Post fermentation additions?@5

I was recently chatting with a local breweries owner/brewer and we were discussing flavoring in beer. Specifically flavors like marshmallow and honey that are pure fermentable sugar.

He told me the ideal way is post fermentation flavoring. Essentially mixing all the flavors together and adding them after fermentation is complete.

Has anyone tried this?
Would it essentially be in the cold crashing stage?
Or would it more be adding those in place of the carving sugars?
I’d love to try it but don’t want to risk the bottle bombs. Any advice would be welcomed and loved.

Adding them after the primary fermentation is complete would, most likely, preserve more of the subtle flavors.  Doing so would also restart fermentation so I would wait to bottle until the new sugars were consumed by the yeast.

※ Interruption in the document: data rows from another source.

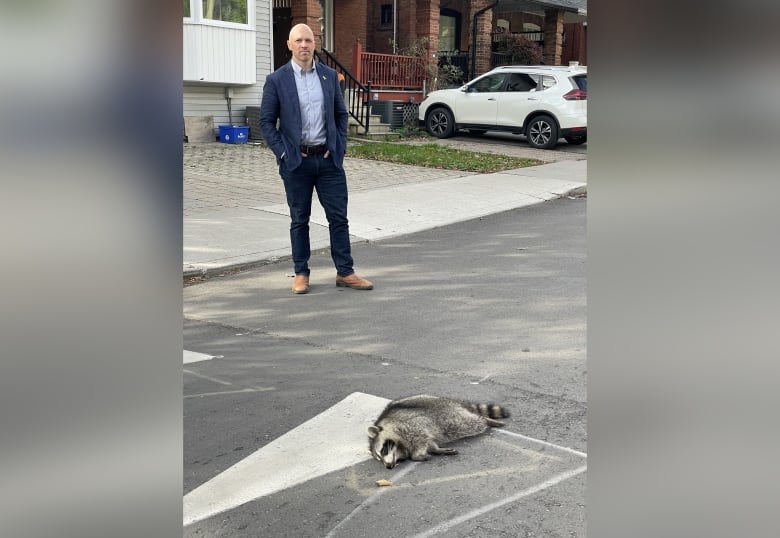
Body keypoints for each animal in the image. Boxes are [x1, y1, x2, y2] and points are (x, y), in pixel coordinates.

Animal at [368, 394, 508, 464]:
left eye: (383, 451)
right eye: (379, 459)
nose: (388, 466)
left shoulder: (409, 426)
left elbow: (420, 438)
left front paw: (417, 455)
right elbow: (429, 441)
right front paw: (436, 449)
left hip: (448, 415)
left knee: (467, 424)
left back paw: (484, 420)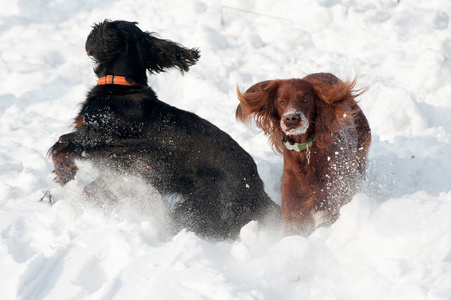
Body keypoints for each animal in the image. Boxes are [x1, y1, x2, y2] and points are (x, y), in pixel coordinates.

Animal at [48, 19, 278, 240]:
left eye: (106, 24)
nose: (92, 31)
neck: (122, 87)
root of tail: (258, 189)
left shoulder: (105, 136)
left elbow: (63, 142)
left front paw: (65, 172)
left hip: (201, 204)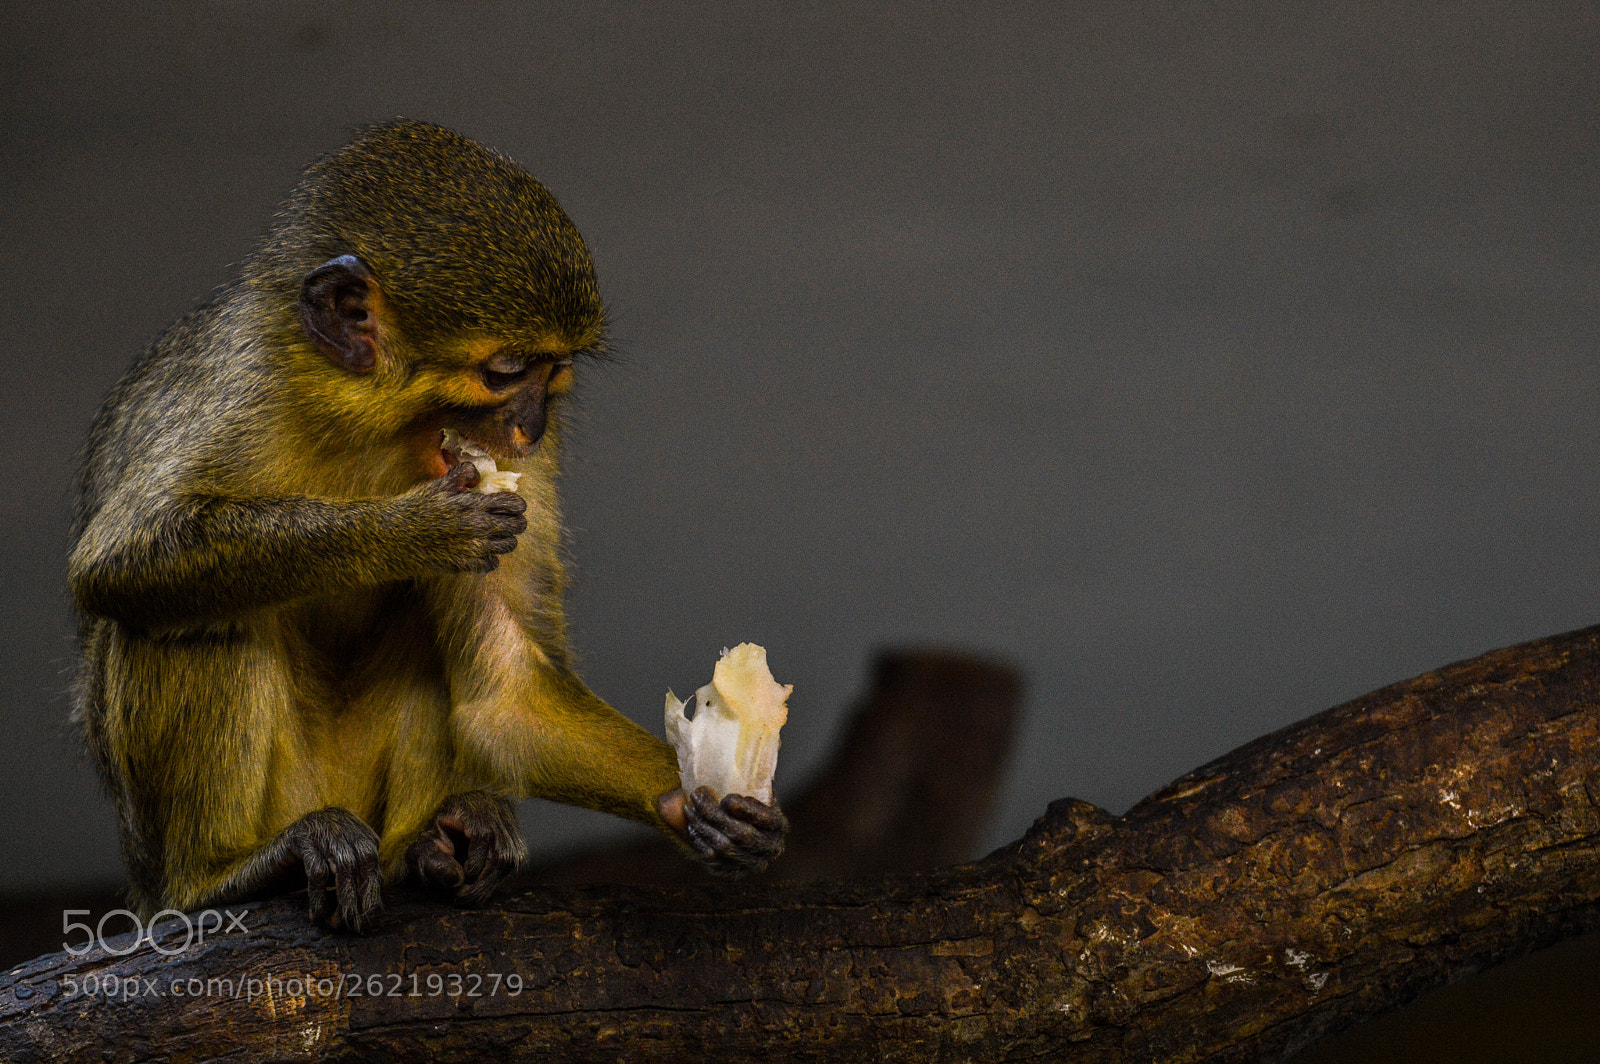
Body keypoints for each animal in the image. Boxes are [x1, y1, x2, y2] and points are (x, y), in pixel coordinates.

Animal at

The flavors of honey are difficult to keep in your beer.  If boiled they volatilize out. Added during the primary fermentation they can get carried out with the CO2.

Honey can be used as carbing sugar.  Marshmallow? I have no idea how that would work.  I vaguely remember an article in Zymurgy or BYO recently on different sugars for carbing.

Paul

When you eat marshmallows, you’re basically tasting vanilla.  Vanilla is a lot easier to work with.

Yes.  And not real vanilla either but rather the “fake” Mexican vanilla, which smells and tastes particularly marshmallowy.

For honey, you’re best off using a combination of real honey and also Canadian Gambrinus Honey Malt as part of the grist, say about 5% of the total grist, or even a tad more if you want it stronger.

The brewery I was talking with had done a honey fig beer both added in post.
And a marshmallow chocolate and they used fluff post fermentation.

That’s why I was curious.

^^^^^ This.

I use Gambrinus Honey Malt in some of my brews and it adds a niche subtle honey flavor to the beer.

805 is one that uses Honey Malt.  I love that one.